Cross on the south side of the Colosseum arena ~photo by author

Anyone who has been to Rome, has has almost certainly seen, if not been acosted by the "gladiators" who hire themselves out for tourist photos at the Colosseum and other major tourist venues such as the Trevi Fountain. In reality, most of the ones I have encountered seem to be costumed in military garb of some sort, rather than gladiator outfits.  Last August, a number of these "gladiators" were arrested in an undercover sting, after it was revealed to the police that they were working as an organized and illegal gang to bilk tourists out of their euros. This past week the City of Rome issued notice that the "gladiators" would be prohibited from plying their trade at the Colosseum as of April 6th.  They can, however, continue to line the streets leading up to the Colosseum and work in the vicinity of other tourist attractions; other, licensed vendors, were also asked to move away from the Colosseum.  (The rogueclassicist has conveniently collected the pertinent news stories over at Rogueclassicism.)

It is interesting that this ban on "gladiators" at the Colosseum is happening now. As already mentioned, it may have something to do with last years arrests, but another possible reason for their removal may be tied to the conservation work that is just beginning on the Colosseum. Albert Prieto has written up "What's Wrong with the Colosseum" in a two part post over at the American Institute for Roman Culture (see here and here).

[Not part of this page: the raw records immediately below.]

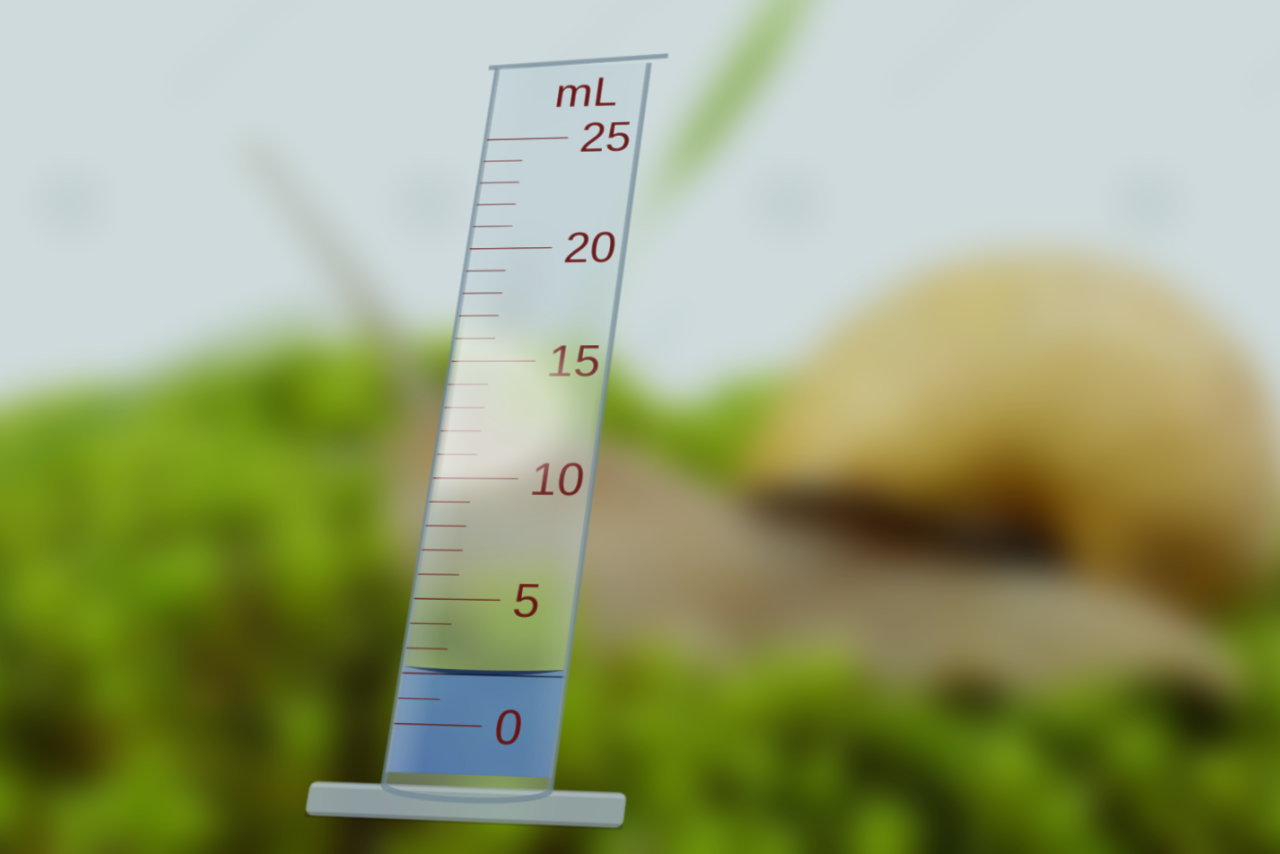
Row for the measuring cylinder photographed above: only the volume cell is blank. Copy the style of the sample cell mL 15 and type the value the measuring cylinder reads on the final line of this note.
mL 2
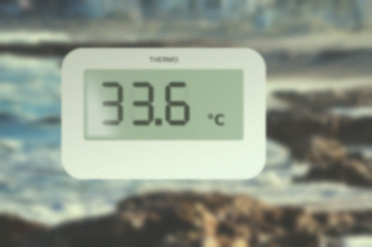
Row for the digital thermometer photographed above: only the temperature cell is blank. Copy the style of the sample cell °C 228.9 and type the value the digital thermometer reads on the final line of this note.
°C 33.6
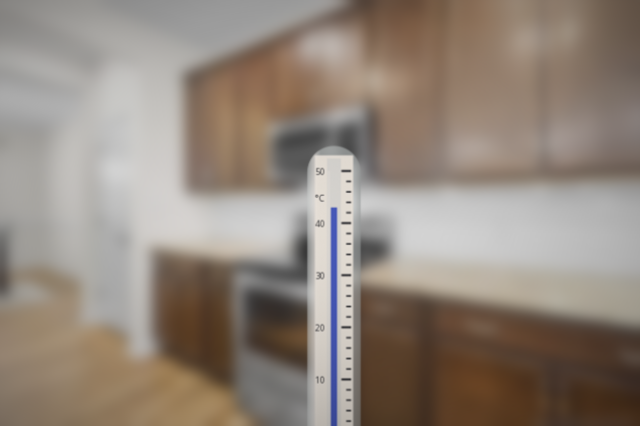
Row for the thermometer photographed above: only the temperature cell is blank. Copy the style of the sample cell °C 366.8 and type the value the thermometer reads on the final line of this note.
°C 43
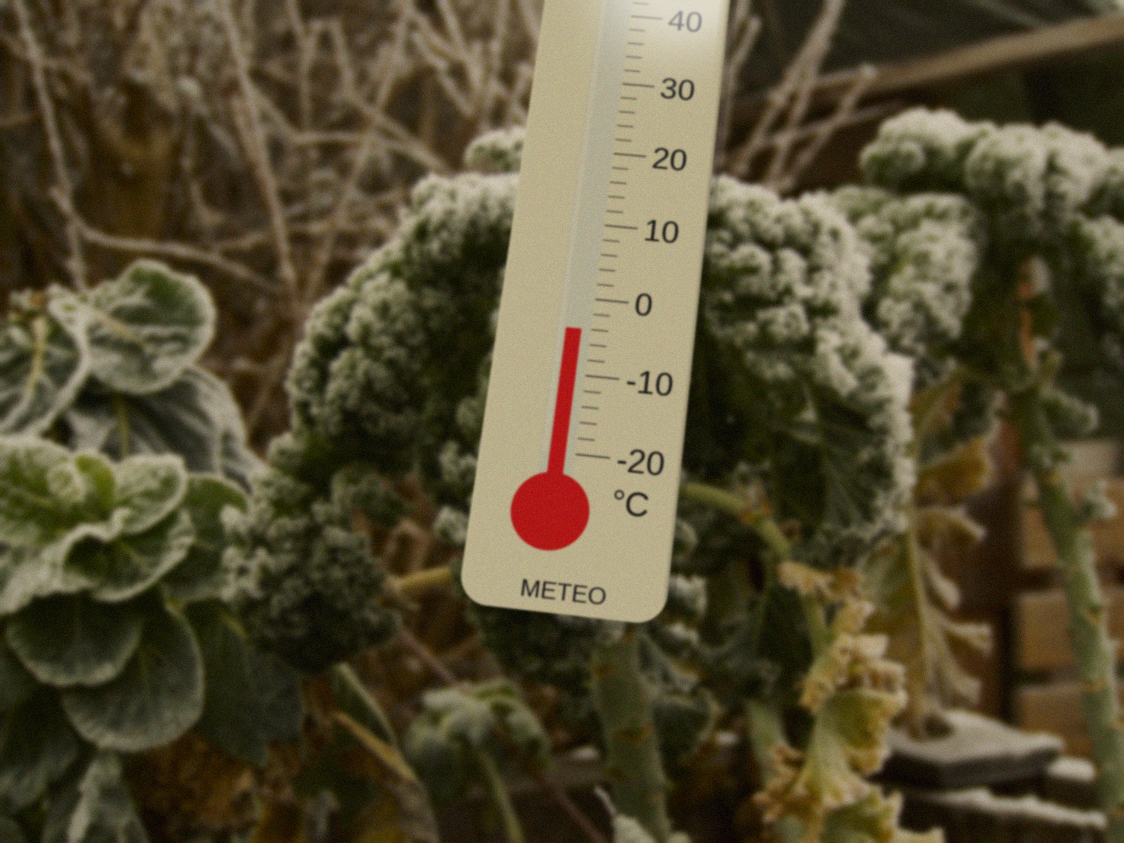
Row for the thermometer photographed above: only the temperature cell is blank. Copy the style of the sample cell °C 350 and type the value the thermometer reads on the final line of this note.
°C -4
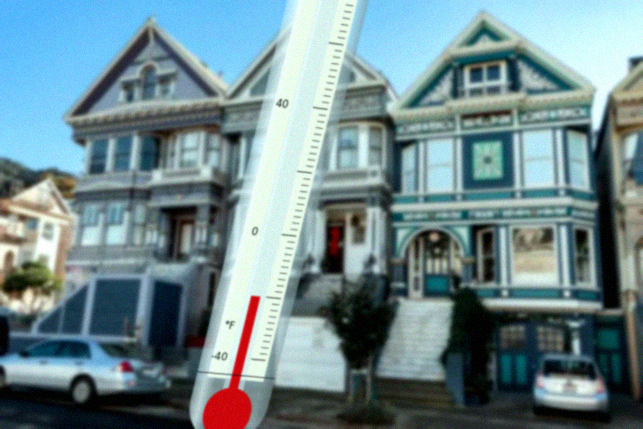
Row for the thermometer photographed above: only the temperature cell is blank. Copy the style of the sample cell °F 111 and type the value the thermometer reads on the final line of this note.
°F -20
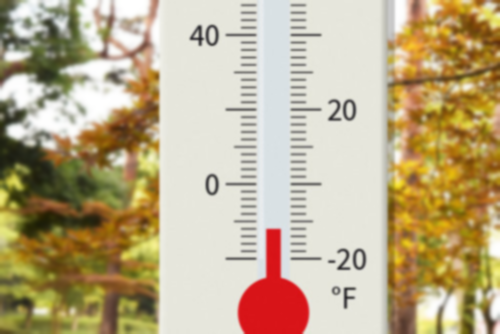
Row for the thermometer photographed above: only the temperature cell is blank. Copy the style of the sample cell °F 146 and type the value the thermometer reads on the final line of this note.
°F -12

"Gladiators" at the ready outside the Colosseum ~photo by author

On Saturday, April 7th, a number of "gladiators" protested the ban by climbing the Colosseum and displaying banners supporting their cause. The banner I find most interesting is one that reads "30 famiglie romane da oggi senza pane. Diritto al lavoro." (30 Roman families are without bread today. Right to work.). Although probably unintentional, it reminds me of Juvenal's panem et circensem or "bread and circuses." Juvenal, in his tenth satire, is commenting on what gets the attention of the people in the first century B.C.E.; only free food and entertainment does the job. (For photos of the "gladiators" holding the Colosseum check out the series at La Reppublica).